Somali official's immunity case raises legal, policy issues
Thursday, March 4, 2010
The federal government argues that it is up to the executive branch, not the judicial, to decide when foreign officials deserve immunity from charges of human rights abuses filed in U.S. courts.
So what is the verdict, Justice Ruth Bader Ginsburg asked the government's lawyer Wednesday, on Mohamed Ali Samantar? He has been sued by his alleged victims and accused of presiding over a Somali regime of repeated rape, abduction, summary execution and years-long imprisonment in solitary confinement.
"We are not addressing that here," said Deputy Solicitor General Edwin S. Kneedler.
It was one of several dead-ends the justices encountered in oral arguments regarding Samantar v. Yousuf. The central issue of the case is not whether Samantar was responsible for torture in his native land but whether his alleged victims can now bring him to court in suburban Washington.

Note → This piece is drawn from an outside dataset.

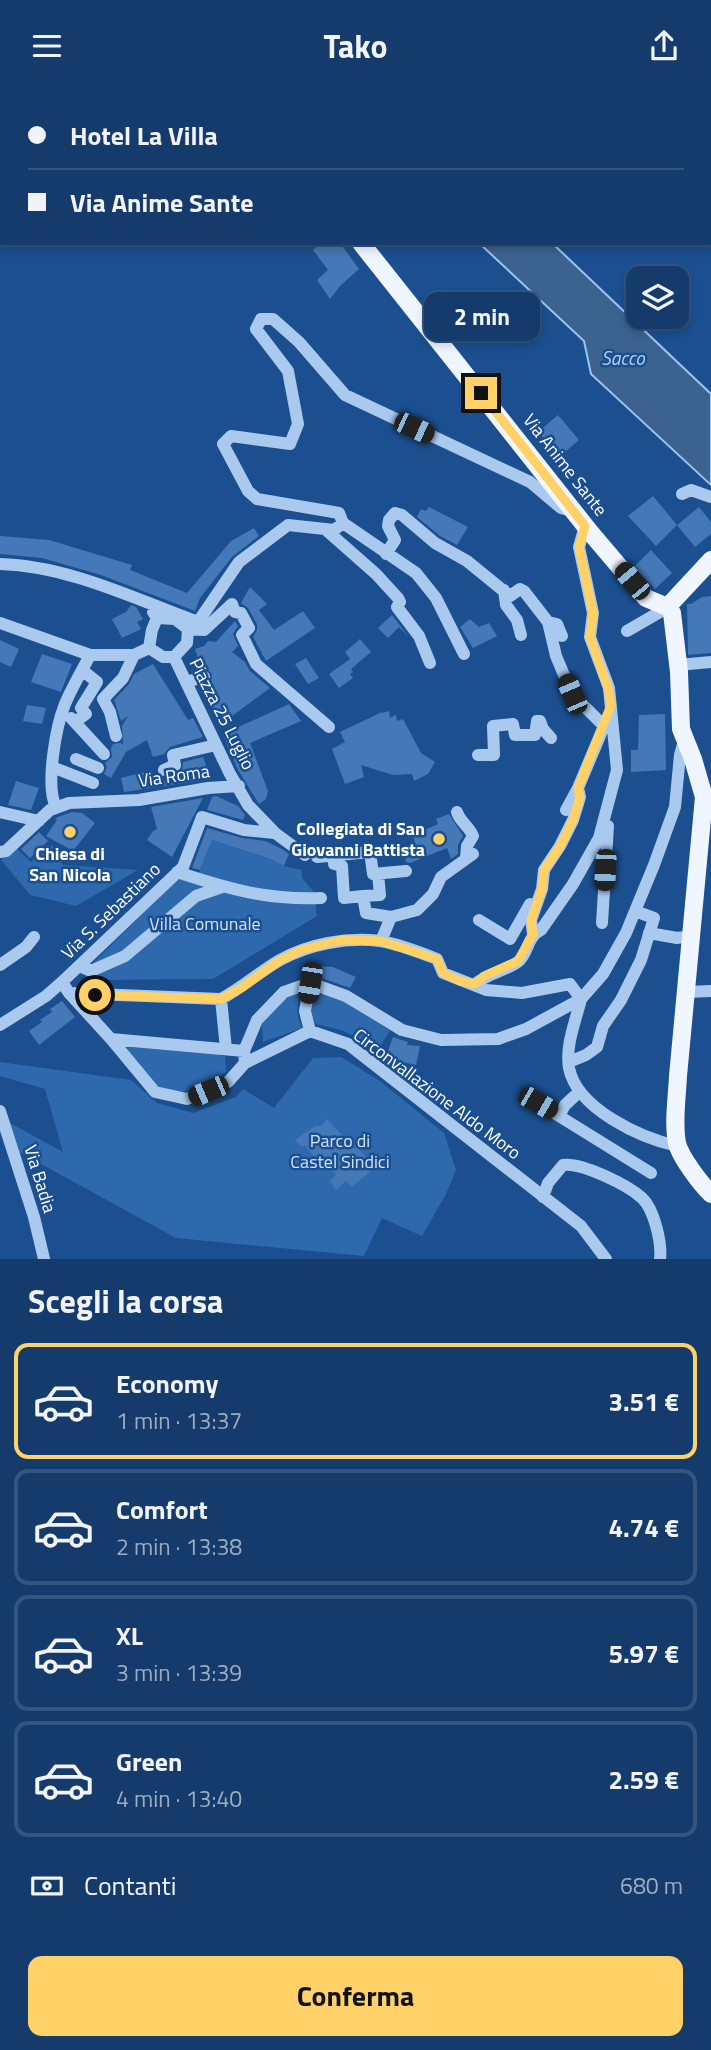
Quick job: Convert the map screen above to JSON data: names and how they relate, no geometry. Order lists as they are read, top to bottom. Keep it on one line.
{"streets":{"main road":["Via Anime Sante"],"street":["Piazza 25 Luglio","Via Roma","Via S. Sebastiano","Circonvallazione Aldo Moro","Via Badia"]},"crossings":[["Piazza 25 Luglio","Via Roma"]],"water":["Sacco"],"parks":["Villa Comunale","Parco di Castel Sindici"],"places":["Chiesa di San Nicola","Collegiata di San Giovanni Battista"],"page":{"header":"Tako","banner":["Hotel La Villa","Via Anime Sante"],"bubble":"2 min","heading":"Scegli la corsa","list":[{"name":"Economy","note":"1 min · 13:37","value":"3.51 €"},{"name":"Comfort","note":"2 min · 13:38","value":"4.74 €"},{"name":"XL","note":"3 min · 13:39","value":"5.97 €"},{"name":"Green","note":"4 min · 13:40","value":"2.59 €"}],"pay":["Contanti","680 m"],"buttons":"Conferma"}}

The matter carries great policy implications for the United States and its relations with other countries, and should stand for the principle that "one nation's courts cannot sit in judgment of another nation's acts," argued Samantar's lawyer Shay Dvoretzky.
But it also exposes a seeming conflict in Congress's actions. The Foreign Sovereign Immunities Act (FSIA) protects foreign states and their "agencies and instrumentalities" from lawsuits, with a few limited exceptions. But the Torture Victim Protection Act authorizes lawsuits, and was passed specifically to ensure that those "who avail themselves of the protections and privileges of residency in the United States also bear responsibility for their actions, especially actions as significant as torture," according to a brief filed by its congressional sponsors.

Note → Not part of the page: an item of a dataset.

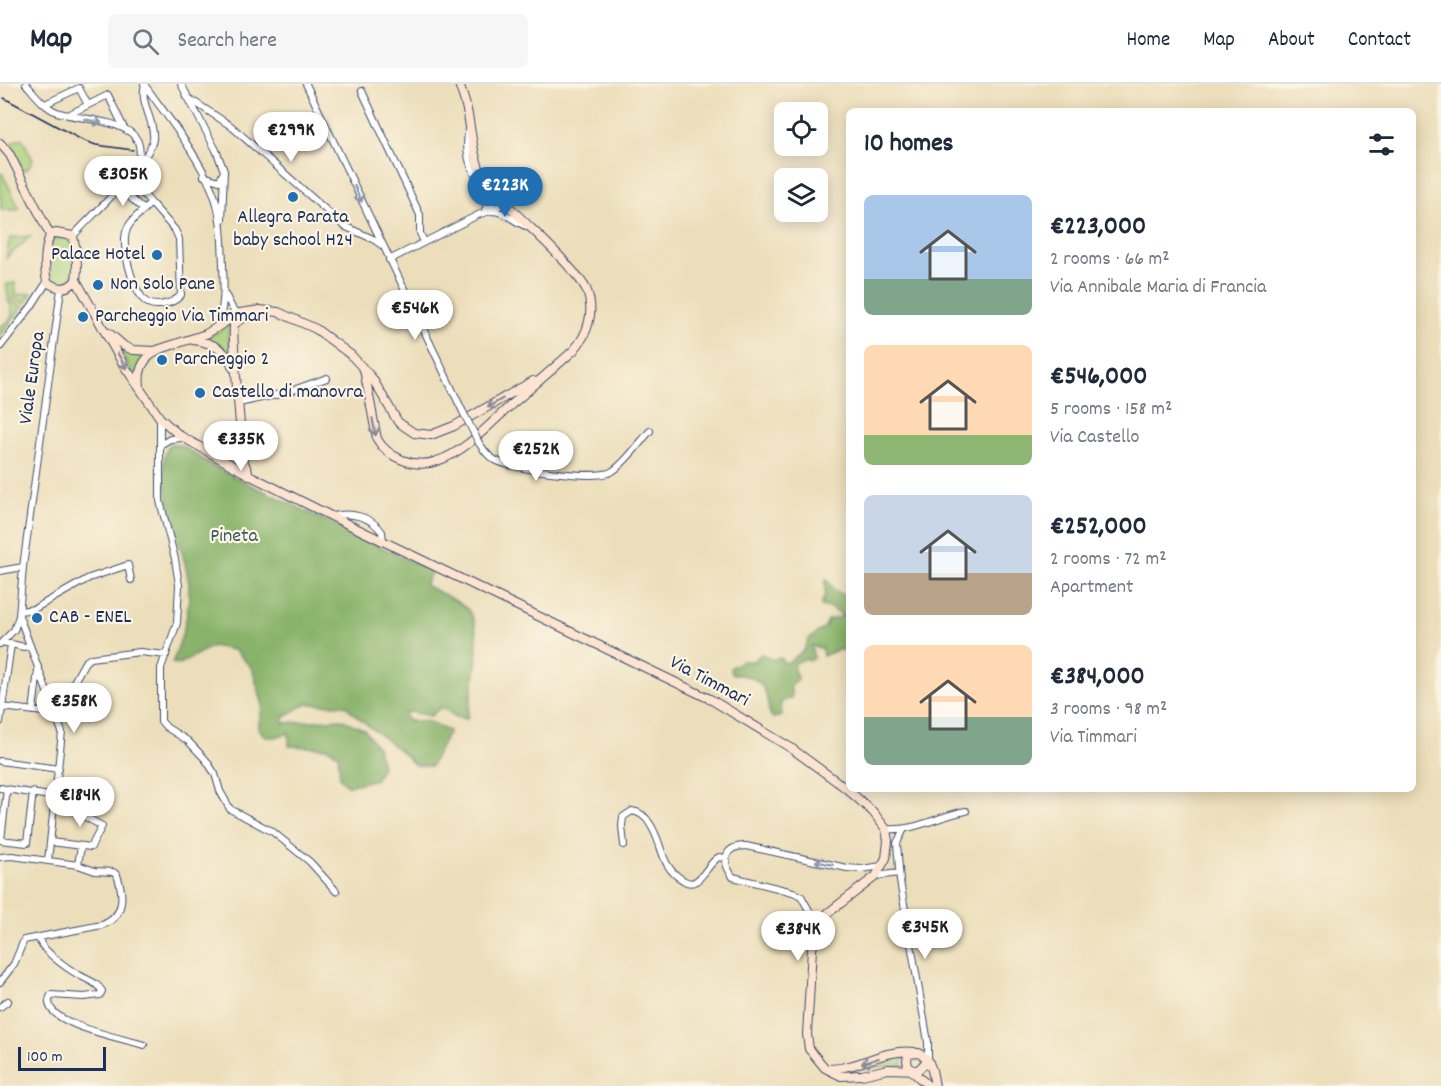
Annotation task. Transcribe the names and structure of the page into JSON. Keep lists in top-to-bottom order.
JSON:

At the outset of the arguments, Justice Anthony M. Kennedy pronounced himself "puzzled" by the contradiction, and the resulting hearing showed he had company.
Samantar, now 74 and living in Fairfax, held several key positions in the government of Somalia from 1980 to 1990, including defense minister and prime minister. He fled the country in 1991, first to Kenya, then Italy and finally the United States. He was sued by Bashe Abdi Yousuf and four others in 2004, who alleged Samantar was ultimately responsible for the "torture and killing" of members of the Isaaq clan in a period of brutal civil wars.

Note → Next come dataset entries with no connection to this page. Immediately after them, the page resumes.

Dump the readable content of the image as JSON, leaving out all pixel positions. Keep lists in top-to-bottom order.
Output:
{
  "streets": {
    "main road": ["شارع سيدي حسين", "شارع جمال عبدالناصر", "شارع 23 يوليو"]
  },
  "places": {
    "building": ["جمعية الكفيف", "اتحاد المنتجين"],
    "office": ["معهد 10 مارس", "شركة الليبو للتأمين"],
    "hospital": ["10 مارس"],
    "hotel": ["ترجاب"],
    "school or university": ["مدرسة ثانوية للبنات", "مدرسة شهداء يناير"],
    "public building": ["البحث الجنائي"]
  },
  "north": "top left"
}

Samantar denies the claims and says the suit cannot be brought because the foreign sovereign immunity law protects actions taken by those in official positions of government, even though the law is silent as to whether it protects individuals.
Chief Justice John G. Roberts Jr. told Yousuf's lawyer, Patricia A. Millett, such a reading made some sense.
"We are talking about insulating state acts," Roberts said. "The only way a state can act is through people."
Justice Stephen G. Breyer was troubled as well. Under Millett's theory, he said, suing the defense minister of a country would not be allowed, but filling in the name of the individual would bypass the restriction.